• PROBLEM DESCRIPTION: Which lines in the records below contain the word "Azure"? Return each of them.

• MATERIAL FOR THIS TASK:
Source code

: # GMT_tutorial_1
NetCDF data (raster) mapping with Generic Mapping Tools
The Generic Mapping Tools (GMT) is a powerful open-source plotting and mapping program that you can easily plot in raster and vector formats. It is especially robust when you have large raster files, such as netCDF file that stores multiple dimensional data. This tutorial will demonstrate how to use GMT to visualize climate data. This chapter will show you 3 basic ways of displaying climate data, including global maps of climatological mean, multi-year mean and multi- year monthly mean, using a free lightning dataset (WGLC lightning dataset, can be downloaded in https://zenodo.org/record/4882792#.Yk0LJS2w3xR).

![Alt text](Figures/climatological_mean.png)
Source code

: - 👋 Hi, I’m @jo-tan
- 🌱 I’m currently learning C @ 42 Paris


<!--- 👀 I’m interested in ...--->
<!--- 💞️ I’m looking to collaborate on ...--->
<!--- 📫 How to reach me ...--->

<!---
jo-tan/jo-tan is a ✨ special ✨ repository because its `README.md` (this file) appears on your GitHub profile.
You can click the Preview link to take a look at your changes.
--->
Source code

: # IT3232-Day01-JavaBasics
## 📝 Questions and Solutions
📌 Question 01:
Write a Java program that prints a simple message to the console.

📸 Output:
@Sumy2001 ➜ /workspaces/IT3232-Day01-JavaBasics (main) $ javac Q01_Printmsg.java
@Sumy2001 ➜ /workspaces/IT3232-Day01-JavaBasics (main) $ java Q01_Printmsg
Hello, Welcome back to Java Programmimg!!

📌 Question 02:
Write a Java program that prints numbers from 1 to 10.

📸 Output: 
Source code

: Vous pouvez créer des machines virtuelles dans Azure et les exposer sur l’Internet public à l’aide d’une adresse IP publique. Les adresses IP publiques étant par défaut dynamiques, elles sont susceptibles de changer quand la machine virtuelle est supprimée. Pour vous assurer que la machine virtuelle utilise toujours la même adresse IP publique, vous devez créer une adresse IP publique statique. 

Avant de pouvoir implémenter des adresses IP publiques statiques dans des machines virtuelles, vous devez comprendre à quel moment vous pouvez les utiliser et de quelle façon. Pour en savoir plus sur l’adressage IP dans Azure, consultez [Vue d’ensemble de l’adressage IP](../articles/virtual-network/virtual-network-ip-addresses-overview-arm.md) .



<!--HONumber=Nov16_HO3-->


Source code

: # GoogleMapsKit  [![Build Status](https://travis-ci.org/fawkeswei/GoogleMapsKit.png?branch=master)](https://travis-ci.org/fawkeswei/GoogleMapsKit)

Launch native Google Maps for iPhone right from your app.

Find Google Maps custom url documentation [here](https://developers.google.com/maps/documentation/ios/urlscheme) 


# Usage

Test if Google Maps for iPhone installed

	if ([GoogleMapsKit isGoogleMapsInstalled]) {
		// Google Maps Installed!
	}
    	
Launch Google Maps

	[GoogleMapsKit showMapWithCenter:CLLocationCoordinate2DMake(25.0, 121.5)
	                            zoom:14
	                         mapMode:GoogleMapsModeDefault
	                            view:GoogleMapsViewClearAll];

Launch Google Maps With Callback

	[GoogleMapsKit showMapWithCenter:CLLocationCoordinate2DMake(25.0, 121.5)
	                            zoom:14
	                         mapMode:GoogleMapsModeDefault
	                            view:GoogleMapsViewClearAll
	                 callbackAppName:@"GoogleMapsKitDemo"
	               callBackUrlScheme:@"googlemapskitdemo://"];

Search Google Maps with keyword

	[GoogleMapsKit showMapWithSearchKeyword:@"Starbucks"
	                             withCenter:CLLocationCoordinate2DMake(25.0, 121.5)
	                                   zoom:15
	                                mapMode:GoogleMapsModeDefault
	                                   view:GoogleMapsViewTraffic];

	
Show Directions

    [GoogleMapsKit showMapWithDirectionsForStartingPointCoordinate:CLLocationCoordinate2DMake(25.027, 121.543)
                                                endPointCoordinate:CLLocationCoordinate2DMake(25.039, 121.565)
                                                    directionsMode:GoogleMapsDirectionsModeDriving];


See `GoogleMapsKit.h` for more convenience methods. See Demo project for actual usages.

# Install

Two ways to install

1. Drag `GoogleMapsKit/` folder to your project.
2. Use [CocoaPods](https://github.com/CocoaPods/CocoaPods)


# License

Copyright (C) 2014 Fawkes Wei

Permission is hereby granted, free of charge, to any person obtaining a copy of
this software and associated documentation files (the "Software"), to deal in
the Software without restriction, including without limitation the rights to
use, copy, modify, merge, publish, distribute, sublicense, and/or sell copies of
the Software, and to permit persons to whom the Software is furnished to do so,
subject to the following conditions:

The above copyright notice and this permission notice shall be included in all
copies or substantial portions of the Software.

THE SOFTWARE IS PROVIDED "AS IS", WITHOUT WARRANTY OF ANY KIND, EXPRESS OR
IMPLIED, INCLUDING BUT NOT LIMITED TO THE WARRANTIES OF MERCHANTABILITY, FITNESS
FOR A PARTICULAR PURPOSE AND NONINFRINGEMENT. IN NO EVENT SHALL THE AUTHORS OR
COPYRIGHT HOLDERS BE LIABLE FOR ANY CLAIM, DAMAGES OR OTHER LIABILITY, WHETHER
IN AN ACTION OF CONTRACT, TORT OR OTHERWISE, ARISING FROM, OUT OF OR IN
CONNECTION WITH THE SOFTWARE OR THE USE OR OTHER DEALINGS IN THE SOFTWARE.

• EXERCISE SOLUTION:
: Vous pouvez créer des machines virtuelles dans Azure et les exposer sur l’Internet public à l’aide d’une adresse IP publique. Les adresses IP publiques étant par défaut dynamiques, elles sont susceptibles de changer quand la machine virtuelle est supprimée. Pour vous assurer que la machine virtuelle utilise toujours la même adresse IP publique, vous devez créer une adresse IP publique statique. 
Avant de pouvoir implémenter des adresses IP publiques statiques dans des machines virtuelles, vous devez comprendre à quel moment vous pouvez les utiliser et de quelle façon. Pour en savoir plus sur l’adressage IP dans Azure, consultez [Vue d’ensemble de l’adressage IP](../articles/virtual-network/virtual-network-ip-addresses-overview-arm.md) .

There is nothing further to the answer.